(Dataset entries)

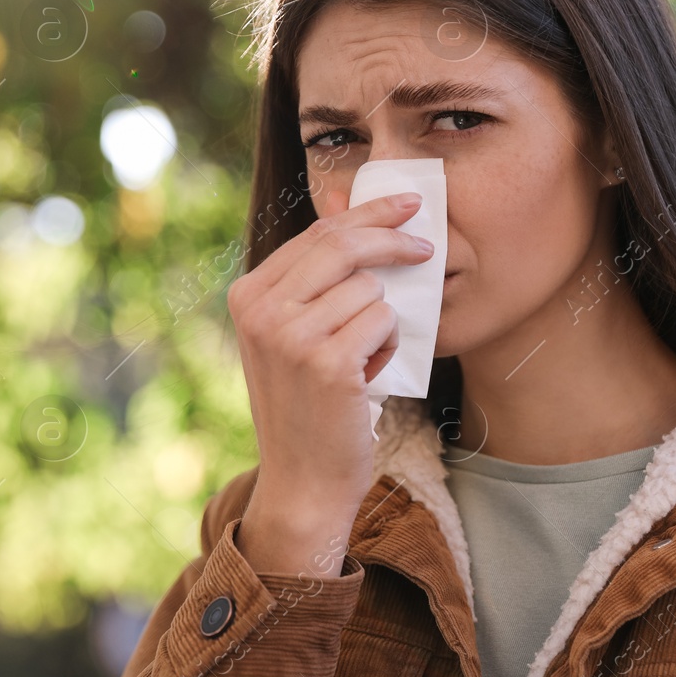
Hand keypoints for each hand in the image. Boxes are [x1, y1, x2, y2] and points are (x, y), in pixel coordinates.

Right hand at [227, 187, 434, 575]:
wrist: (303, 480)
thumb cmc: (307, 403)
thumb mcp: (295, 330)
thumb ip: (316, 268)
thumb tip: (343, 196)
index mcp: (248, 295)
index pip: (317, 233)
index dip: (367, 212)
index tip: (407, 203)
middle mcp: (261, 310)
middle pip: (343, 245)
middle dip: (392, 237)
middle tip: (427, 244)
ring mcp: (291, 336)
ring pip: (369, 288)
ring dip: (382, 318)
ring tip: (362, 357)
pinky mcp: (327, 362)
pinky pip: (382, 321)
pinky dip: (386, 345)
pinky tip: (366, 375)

--

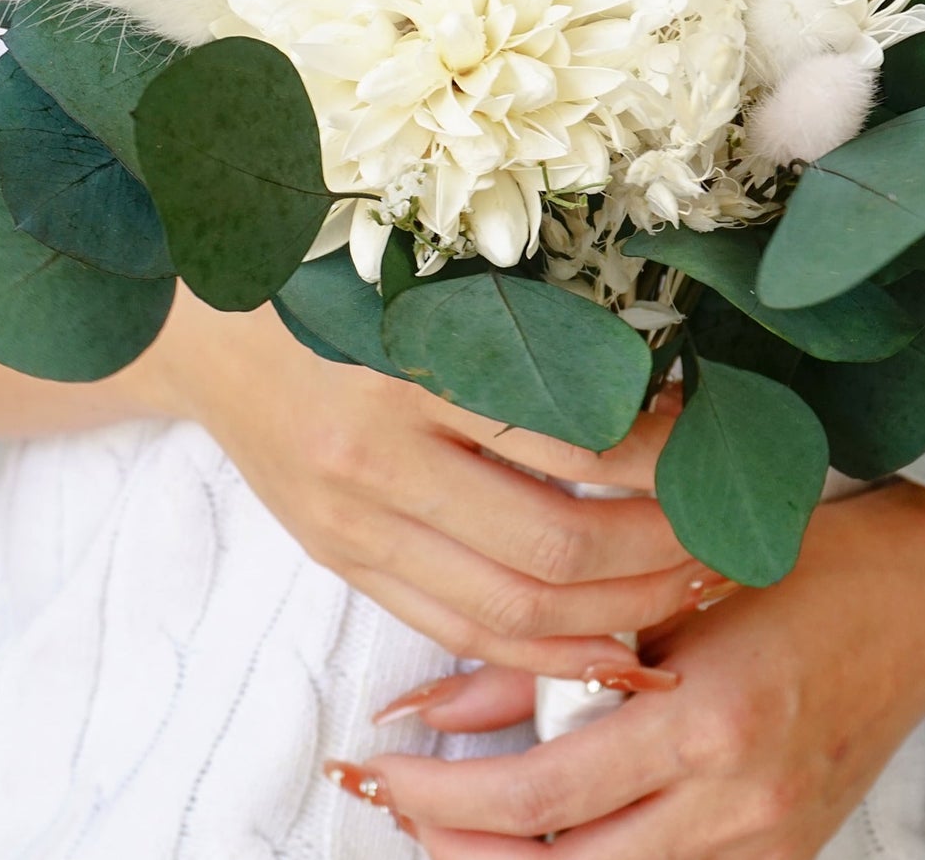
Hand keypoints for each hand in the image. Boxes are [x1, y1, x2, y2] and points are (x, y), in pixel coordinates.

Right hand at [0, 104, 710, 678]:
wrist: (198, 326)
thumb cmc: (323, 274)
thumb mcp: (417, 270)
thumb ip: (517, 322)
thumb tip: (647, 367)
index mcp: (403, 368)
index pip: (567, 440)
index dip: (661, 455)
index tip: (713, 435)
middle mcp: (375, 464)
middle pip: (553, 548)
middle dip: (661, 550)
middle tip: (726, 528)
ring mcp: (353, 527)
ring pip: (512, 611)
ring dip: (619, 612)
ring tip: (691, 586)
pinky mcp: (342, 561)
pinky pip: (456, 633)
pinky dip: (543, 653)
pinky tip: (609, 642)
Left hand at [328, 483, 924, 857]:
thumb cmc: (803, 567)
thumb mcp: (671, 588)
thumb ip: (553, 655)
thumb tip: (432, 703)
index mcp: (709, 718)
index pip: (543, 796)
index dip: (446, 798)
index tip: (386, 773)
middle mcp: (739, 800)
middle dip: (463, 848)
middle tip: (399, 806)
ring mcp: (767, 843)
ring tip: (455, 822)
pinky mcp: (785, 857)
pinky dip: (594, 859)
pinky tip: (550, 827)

==

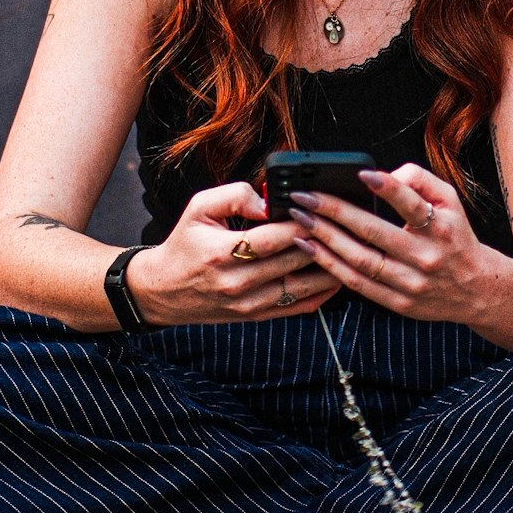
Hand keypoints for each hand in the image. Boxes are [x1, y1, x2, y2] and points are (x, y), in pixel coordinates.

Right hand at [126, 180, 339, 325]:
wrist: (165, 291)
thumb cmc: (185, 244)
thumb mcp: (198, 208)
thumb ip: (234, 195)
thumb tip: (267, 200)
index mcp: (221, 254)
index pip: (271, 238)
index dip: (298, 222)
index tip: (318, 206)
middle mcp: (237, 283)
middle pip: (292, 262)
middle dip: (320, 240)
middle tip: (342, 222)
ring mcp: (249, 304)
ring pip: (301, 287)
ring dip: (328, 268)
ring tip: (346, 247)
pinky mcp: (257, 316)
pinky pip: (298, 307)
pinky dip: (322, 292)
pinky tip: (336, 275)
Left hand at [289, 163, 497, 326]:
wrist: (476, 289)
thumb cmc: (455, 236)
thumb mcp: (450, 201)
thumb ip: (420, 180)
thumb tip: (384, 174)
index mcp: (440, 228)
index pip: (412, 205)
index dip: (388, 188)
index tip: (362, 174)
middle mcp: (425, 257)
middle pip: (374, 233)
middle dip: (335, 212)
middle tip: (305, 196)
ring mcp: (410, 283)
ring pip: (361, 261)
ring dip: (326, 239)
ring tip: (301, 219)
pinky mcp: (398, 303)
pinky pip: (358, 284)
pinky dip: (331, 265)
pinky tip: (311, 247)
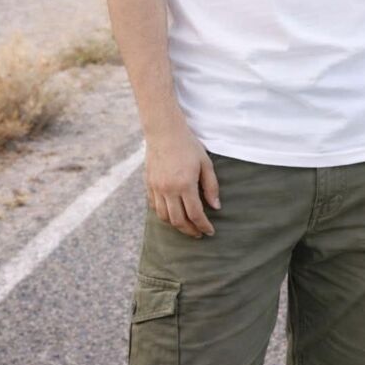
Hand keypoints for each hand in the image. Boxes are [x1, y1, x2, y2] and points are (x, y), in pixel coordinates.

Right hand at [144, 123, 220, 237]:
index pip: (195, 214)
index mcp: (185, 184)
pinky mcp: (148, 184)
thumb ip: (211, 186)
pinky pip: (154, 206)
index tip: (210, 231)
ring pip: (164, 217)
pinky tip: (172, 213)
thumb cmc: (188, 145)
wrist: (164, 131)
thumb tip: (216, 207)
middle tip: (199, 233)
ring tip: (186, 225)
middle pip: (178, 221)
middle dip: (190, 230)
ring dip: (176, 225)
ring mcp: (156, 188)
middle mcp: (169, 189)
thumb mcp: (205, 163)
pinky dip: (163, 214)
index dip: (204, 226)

Task directions — Look back at the entries above. Retype the line with "pinky pip: (456, 633)", the line with "pinky tip: (550, 827)", and all lines in between.

Task solution —
pinky pip: (456, 633)
pinky dip: (543, 653)
pinky tip: (609, 642)
Left hand at [328, 483, 924, 857]:
thumb cmc: (803, 567)
thumb mcp: (671, 588)
thumb ip: (553, 655)
thumb tip: (432, 703)
index mcp: (709, 718)
index pip: (543, 796)
index dip: (446, 798)
index tip: (386, 773)
middle mcp: (739, 800)
middle dip: (463, 848)
middle tip: (399, 806)
ring mcp: (767, 843)
ring tip: (455, 822)
pinky mcp: (785, 857)
pinky dip: (594, 859)
pinky tip: (550, 827)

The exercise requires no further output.